WORK TO COMPLETE:
Wherever a line below holds the word "from", copy that line.
• • • • •
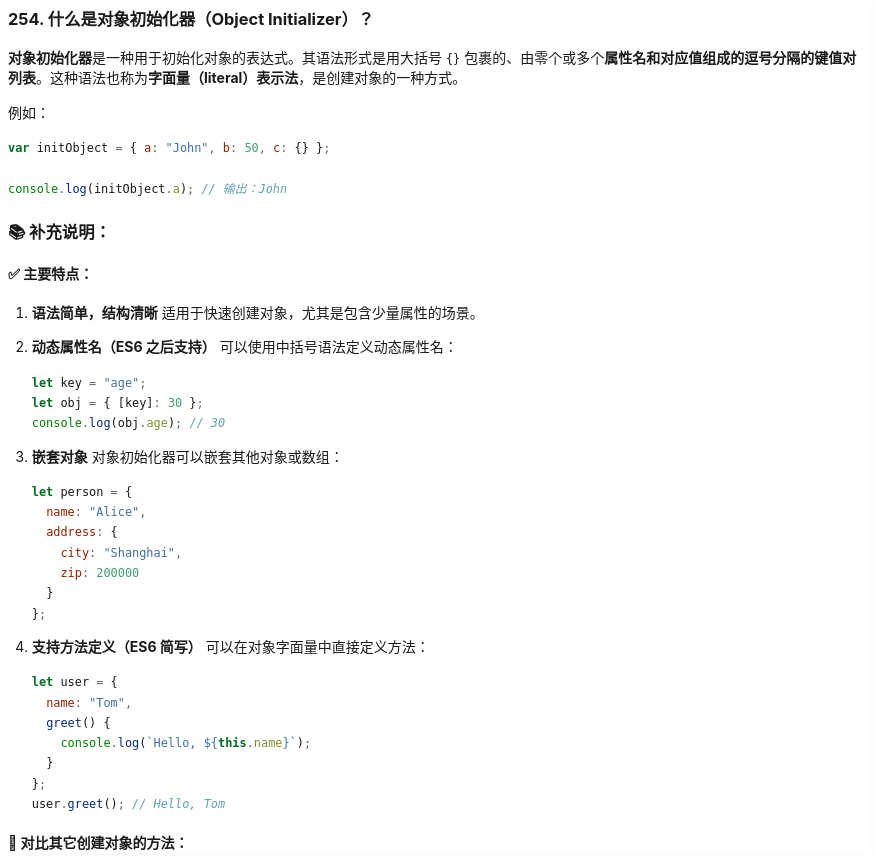 ### 254. 什么是对象初始化器（Object Initializer）？

**对象初始化器**是一种用于初始化对象的表达式。其语法形式是用大括号 `{}` 包裹的、由零个或多个**属性名和对应值组成的逗号分隔的键值对列表**。这种语法也称为**字面量（literal）表示法**，是创建对象的一种方式。

例如：

```javascript
var initObject = { a: "John", b: 50, c: {} };

console.log(initObject.a); // 输出：John
```

### 📚 补充说明：

#### ✅ 主要特点：

1. **语法简单，结构清晰**
    适用于快速创建对象，尤其是包含少量属性的场景。

2. **动态属性名（ES6 之后支持）**
    可以使用中括号语法定义动态属性名：

   ```javascript
   let key = "age";
   let obj = { [key]: 30 };
   console.log(obj.age); // 30
   ```

3. **嵌套对象**
    对象初始化器可以嵌套其他对象或数组：

   ```javascript
   let person = {
     name: "Alice",
     address: {
       city: "Shanghai",
       zip: 200000
     }
   };
   ```

4. **支持方法定义（ES6 简写）**
    可以在对象字面量中直接定义方法：

   ```javascript
   let user = {
     name: "Tom",
     greet() {
       console.log(`Hello, ${this.name}`);
     }
   };
   user.greet(); // Hello, Tom
   ```

#### 🔁 对比其它创建对象的方法：
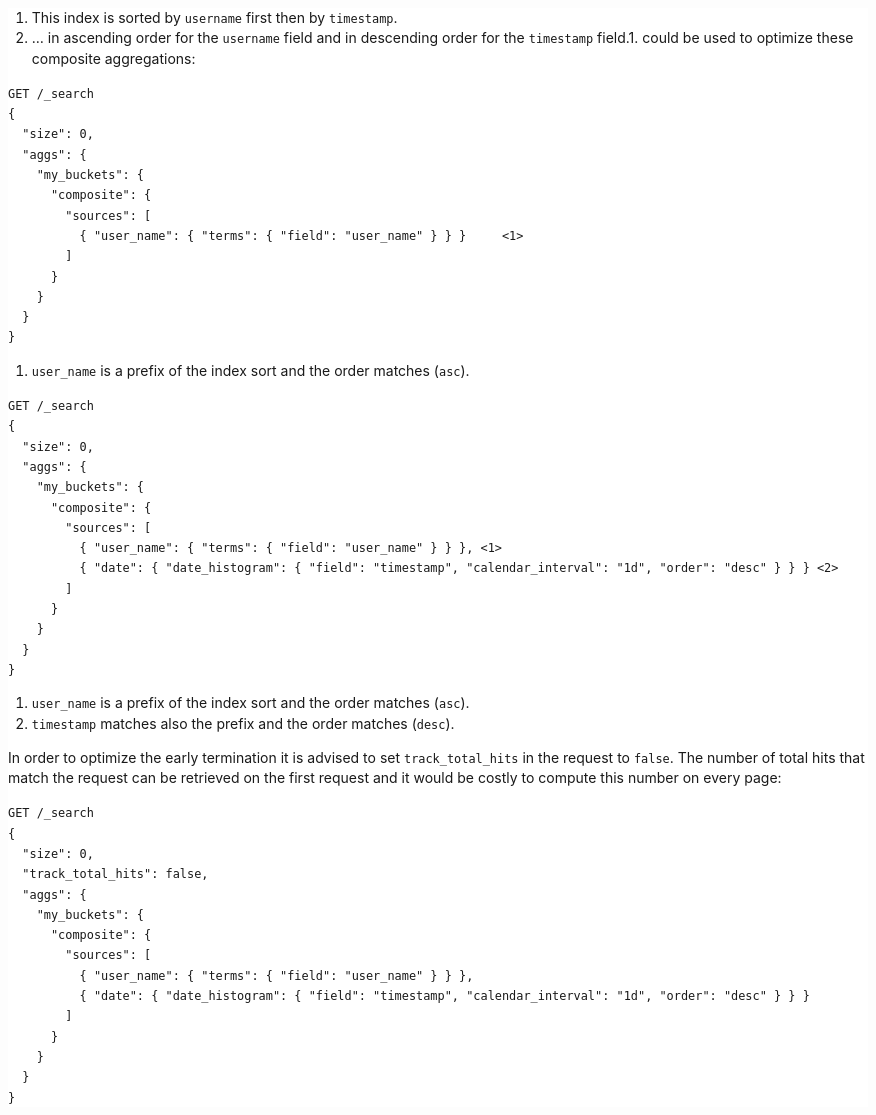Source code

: 1. This index is sorted by `username` first then by `timestamp`.
2. …​ in ascending order for the `username` field and in descending order for the `timestamp` field.1. could be used to optimize these composite aggregations:



```console
GET /_search
{
  "size": 0,
  "aggs": {
    "my_buckets": {
      "composite": {
        "sources": [
          { "user_name": { "terms": { "field": "user_name" } } }     <1>
        ]
      }
    }
  }
}
```

1. `user_name` is a prefix of the index sort and the order matches (`asc`).


```console
GET /_search
{
  "size": 0,
  "aggs": {
    "my_buckets": {
      "composite": {
        "sources": [
          { "user_name": { "terms": { "field": "user_name" } } }, <1>
          { "date": { "date_histogram": { "field": "timestamp", "calendar_interval": "1d", "order": "desc" } } } <2>
        ]
      }
    }
  }
}
```

1. `user_name` is a prefix of the index sort and the order matches (`asc`).
2. `timestamp` matches also the prefix and the order matches (`desc`).


In order to optimize the early termination it is advised to set `track_total_hits` in the request to `false`. The number of total hits that match the request can be retrieved on the first request and it would be costly to compute this number on every page:

```console
GET /_search
{
  "size": 0,
  "track_total_hits": false,
  "aggs": {
    "my_buckets": {
      "composite": {
        "sources": [
          { "user_name": { "terms": { "field": "user_name" } } },
          { "date": { "date_histogram": { "field": "timestamp", "calendar_interval": "1d", "order": "desc" } } }
        ]
      }
    }
  }
}
```
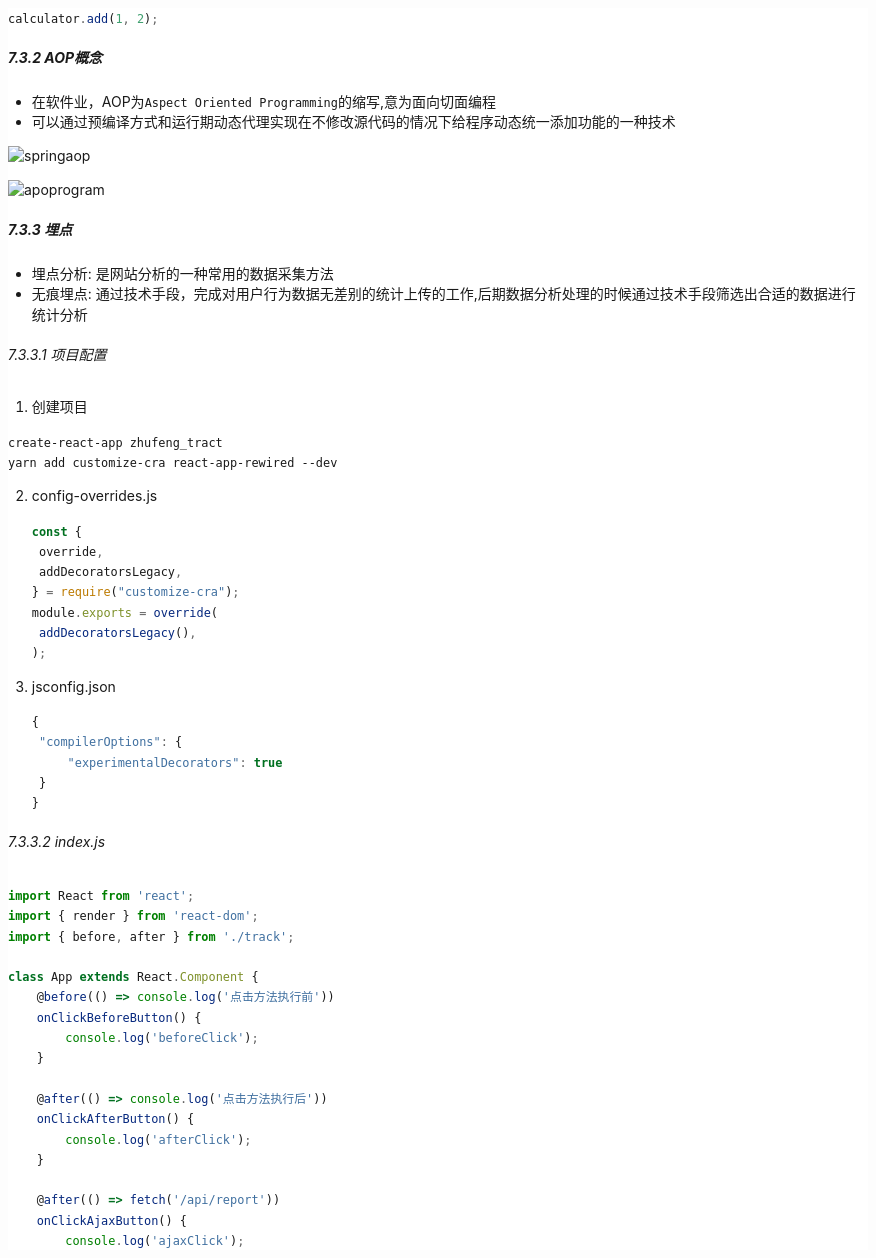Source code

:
 ```javascript
calculator.add(1, 2);
```

 ##### 7.3.2 AOP概念 

* 在软件业，AOP为`Aspect Oriented Programming`的缩写,意为面向切面编程
* 可以通过预编译方式和运行期动态代理实现在不修改源代码的情况下给程序动态统一添加功能的一种技术

![springaop](http://img.zhufengpeixun.cn/springaop2.jpeg)

![apoprogram](http://img.zhufengpeixun.cn/apoprogram.jpg)

 ##### 7.3.3 埋点 

* 埋点分析: 是网站分析的一种常用的数据采集方法
* 无痕埋点: 通过技术手段，完成对用户行为数据无差别的统计上传的工作,后期数据分析处理的时候通过技术手段筛选出合适的数据进行统计分析

 ###### 7.3.3.1 项目配置 

1. 创建项目

```
create-react-app zhufeng_tract
yarn add customize-cra react-app-rewired --dev
```

2. config-overrides.js

   ```javascript
   const {
    override,
    addDecoratorsLegacy,
   } = require("customize-cra");
   module.exports = override(
    addDecoratorsLegacy(),
   );
   ```

3. jsconfig.json

   ```javascript
   {
    "compilerOptions": {
        "experimentalDecorators": true
    }
   }
   ```

 ###### 7.3.3.2 index.js 

```javascript
import React from 'react';
import { render } from 'react-dom';
import { before, after } from './track';

class App extends React.Component {
    @before(() => console.log('点击方法执行前'))
    onClickBeforeButton() {
        console.log('beforeClick');
    }

    @after(() => console.log('点击方法执行后'))
    onClickAfterButton() {
        console.log('afterClick');
    }

    @after(() => fetch('/api/report'))
    onClickAjaxButton() {
        console.log('ajaxClick');
```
• • • • •
ANSWER FOR THIS EXERCISE:
import React from 'react';
import { render } from 'react-dom';
import { before, after } from './track';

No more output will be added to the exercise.